Coulomb-Nuclear Interference in polarized pA scattering

TL;DR

This paper investigates the Coulomb-nuclear interference effects in polarized proton-nucleus scattering, focusing on how short-range hadronic interactions modify electromagnetic interactions and influence single-spin asymmetries at small angles.

Contribution

It introduces a novel approach by treating short-range hadronic interactions as corrections to electromagnetic interactions, affecting Coulomb-nuclear interference analysis.

Findings

Short-range hadronic interactions significantly alter Coulomb phase calculations.
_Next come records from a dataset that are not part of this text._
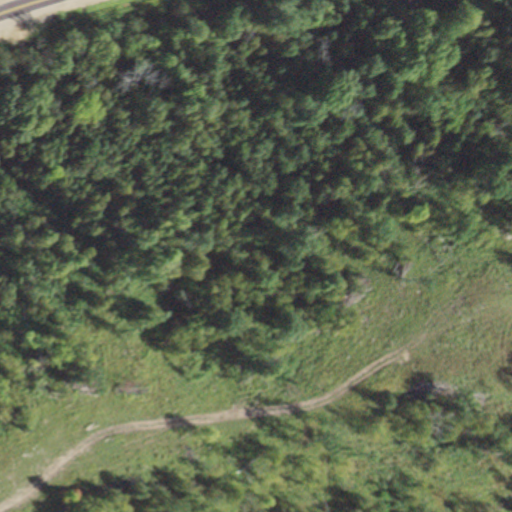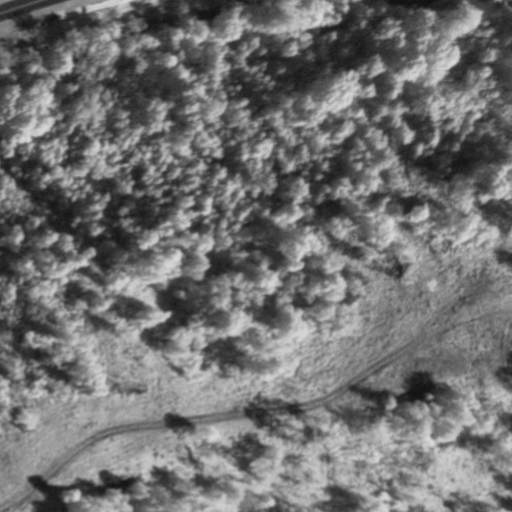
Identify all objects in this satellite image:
road: (14, 4)
road: (20, 6)
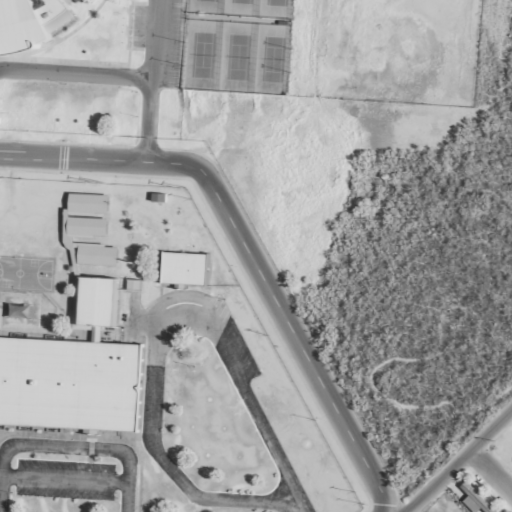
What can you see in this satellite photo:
building: (30, 22)
building: (29, 23)
parking lot: (153, 31)
road: (150, 43)
park: (234, 46)
road: (113, 74)
building: (154, 196)
building: (85, 203)
building: (86, 203)
building: (84, 226)
building: (84, 226)
road: (247, 251)
building: (94, 254)
building: (94, 255)
building: (180, 267)
building: (181, 268)
building: (94, 301)
building: (72, 372)
building: (67, 383)
road: (255, 418)
road: (151, 441)
road: (84, 448)
road: (452, 462)
road: (490, 470)
parking lot: (62, 480)
road: (63, 481)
The approach explains the unusual t dependence of single-spin asymmetry observed in experiments.

Coulomb-nuclear interference is crucial for understanding spin asymmetries at small angles.

Abstract

We made the first attempt to understand the observed unusual t dependence of single-spin asymmetry observed in the HJET experiment at RHIC. Usually, the interaction of hadrons is presented as a long-range Coulomb interaction and a short-range strong interaction with Coulomb corrections. Such a division gives rise to a Coulomb phase of the hadronic term. Conversely, here we consider short-range hadronic interaction as a correction to the long-range electromagnetic term, i.e., we treat it as an absorptive correction. This significantly affects the Coulomb-nuclear interference, which is a source of single-spin azimuthal asymmetry at small angles.